◆ KUON · TUNER
うなりで合わせる
二つの音の周波数が違うと、その差の回数だけ音量がゆれます。これがうなりです。ゆれが消えた場所が、合った場所です。針では分かりません。ここでは、うなりが毎秒何回出ているかを実際の音から数えます。
針では分からない理由
チューナーの針は平均律を基準にしています。ところが、複数の音が同時に鳴るときに耳が求める位置は、平均律とずれています。平均律の長 3 度は純正律より 14 セント高く、短 3 度は 16 セント低く、属七の第 7 音は 31 セント高い。全員が針を真ん中に置いた和音は、その分だけ濁ります。
純正律との差
| 音程 | 比 | 平均律からの差 | 平均律で鳴らしたときのうなり(下が A=440) |
|---|---|---|---|
| 完全 5 度 | 3:2 | +2 | 1.5 回/秒 |
| 完全 4 度 | 4:3 | -2 | 2.0 回/秒 |
| 長 3 度 | 5:4 | -14 | 17.5 回/秒 |
| 短 3 度 | 6:5 | +16 | 23.7 回/秒 |
| 長 6 度 | 5:3 | -16 | 20.0 回/秒 |
| 短 6 度 | 8:5 | +14 | 27.7 回/秒 |
| 属七の第 7 音 | 7:4 | -31 | 56.0 回/秒 |
うなりの回数は、二つの音の基音の差ではなく、重なる倍音の差で決まります。完全 5 度は 3 倍音と 2 倍音が重なるので毎秒 1.5 回。
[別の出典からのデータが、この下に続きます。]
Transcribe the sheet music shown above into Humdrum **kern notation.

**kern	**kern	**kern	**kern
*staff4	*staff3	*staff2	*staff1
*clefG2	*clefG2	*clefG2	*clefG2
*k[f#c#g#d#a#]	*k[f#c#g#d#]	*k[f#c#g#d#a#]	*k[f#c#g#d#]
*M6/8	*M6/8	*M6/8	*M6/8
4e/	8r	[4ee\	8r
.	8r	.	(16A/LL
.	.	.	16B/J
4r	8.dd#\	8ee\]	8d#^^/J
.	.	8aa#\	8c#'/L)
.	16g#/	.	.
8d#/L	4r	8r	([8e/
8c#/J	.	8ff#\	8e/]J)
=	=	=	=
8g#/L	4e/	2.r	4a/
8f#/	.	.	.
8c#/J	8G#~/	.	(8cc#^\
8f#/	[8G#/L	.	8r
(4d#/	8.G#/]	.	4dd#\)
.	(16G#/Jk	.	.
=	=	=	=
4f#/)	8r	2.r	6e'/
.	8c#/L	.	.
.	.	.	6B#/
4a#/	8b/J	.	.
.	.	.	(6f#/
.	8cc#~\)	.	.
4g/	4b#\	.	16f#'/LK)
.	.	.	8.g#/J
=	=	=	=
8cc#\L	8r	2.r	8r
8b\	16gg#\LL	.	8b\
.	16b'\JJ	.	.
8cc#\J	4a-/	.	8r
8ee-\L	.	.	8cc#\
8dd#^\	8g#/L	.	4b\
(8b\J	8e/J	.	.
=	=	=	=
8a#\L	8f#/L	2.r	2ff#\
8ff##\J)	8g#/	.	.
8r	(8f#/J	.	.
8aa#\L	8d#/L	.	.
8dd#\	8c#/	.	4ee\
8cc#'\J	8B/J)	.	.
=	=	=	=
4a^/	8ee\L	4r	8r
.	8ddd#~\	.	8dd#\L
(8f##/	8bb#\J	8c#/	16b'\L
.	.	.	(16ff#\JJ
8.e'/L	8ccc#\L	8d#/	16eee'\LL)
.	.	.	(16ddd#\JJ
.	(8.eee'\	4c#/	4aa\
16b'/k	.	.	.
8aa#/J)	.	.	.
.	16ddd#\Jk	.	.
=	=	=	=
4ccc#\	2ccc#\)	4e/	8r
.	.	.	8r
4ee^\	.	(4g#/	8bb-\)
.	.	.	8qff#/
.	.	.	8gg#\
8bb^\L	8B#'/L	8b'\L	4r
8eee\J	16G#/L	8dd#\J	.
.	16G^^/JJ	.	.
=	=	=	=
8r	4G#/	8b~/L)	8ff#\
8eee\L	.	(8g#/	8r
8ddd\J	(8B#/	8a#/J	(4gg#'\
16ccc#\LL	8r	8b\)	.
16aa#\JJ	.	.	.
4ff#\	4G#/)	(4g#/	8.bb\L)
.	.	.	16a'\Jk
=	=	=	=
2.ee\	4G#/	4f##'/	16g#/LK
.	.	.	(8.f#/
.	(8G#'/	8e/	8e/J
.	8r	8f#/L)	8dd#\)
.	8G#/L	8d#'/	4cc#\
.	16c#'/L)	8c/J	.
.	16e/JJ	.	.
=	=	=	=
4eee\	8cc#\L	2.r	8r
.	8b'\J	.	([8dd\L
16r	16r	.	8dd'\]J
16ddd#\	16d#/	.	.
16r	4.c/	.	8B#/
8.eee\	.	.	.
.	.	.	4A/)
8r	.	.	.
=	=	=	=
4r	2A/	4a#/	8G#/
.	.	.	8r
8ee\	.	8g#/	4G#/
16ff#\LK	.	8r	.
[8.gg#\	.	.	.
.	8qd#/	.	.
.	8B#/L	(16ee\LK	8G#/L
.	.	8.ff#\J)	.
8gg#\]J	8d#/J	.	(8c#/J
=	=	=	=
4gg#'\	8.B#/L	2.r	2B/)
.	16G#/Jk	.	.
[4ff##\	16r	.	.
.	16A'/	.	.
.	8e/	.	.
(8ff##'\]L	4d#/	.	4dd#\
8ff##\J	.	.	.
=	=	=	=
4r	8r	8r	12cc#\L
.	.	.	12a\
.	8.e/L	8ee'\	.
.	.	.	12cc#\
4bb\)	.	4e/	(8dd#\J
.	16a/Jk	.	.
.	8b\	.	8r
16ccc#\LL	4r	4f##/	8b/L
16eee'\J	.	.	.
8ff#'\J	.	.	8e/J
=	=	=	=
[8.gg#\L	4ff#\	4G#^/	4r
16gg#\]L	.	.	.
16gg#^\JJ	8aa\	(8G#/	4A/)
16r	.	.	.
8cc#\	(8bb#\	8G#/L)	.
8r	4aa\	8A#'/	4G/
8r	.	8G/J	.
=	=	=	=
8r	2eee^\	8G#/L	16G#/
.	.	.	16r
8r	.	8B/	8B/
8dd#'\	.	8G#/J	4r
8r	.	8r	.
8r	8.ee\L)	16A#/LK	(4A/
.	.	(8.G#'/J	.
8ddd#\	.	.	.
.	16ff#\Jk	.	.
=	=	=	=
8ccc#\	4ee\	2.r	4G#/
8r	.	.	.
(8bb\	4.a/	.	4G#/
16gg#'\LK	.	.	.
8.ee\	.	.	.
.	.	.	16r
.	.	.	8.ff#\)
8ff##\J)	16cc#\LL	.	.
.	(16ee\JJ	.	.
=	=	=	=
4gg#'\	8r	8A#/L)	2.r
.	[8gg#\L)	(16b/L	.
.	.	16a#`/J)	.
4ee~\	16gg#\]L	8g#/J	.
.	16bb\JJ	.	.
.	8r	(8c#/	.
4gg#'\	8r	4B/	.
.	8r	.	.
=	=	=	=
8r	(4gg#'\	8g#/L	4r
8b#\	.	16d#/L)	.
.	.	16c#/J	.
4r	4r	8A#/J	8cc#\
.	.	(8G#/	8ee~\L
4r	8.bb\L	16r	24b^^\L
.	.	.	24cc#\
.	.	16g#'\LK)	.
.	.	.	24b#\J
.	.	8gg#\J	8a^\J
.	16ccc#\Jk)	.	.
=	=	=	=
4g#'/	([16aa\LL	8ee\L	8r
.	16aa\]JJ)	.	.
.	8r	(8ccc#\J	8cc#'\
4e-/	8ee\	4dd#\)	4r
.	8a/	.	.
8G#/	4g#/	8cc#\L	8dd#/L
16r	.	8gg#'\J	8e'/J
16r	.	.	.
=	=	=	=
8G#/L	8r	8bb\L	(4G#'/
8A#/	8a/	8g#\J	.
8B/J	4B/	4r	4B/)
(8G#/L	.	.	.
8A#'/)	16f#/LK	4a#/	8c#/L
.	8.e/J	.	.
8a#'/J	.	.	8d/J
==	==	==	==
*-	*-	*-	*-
数えられる速さです。ところが長 3 度は 5 倍音と 4 倍音が重なるため毎秒 17.5 回になり、うなりというより「ざらつき」として聞こえます。3 度が合奏でいちばん問題になるのはこのためです。数えられないので、耳で消しにいくしかありません。
手順
- 二人で、あるいは重音で、同じ和音を伸ばす
- まっすぐ伸ばす。ビブラートはうなりと区別がつかない
- 毎秒何回ゆれているかを画面で見る
- 回数が減る方向へ動かす。消えたら合っている
この方法が要る人
重音を弾く弦楽器、和音を伸ばす吹奏楽と金管バンド、バーバーショップと合唱、古楽の合奏。どれも「うなりを消せ」と教えられますが、消えたかどうかを見る手段がありませんでした。
測れないこと
誰が高いのかは分かりません。大人数が鳴っている音から一人ずつを取り出すこともしません。点数もつけません。信頼して読めるのは 2 人から 8 人ほどまでです。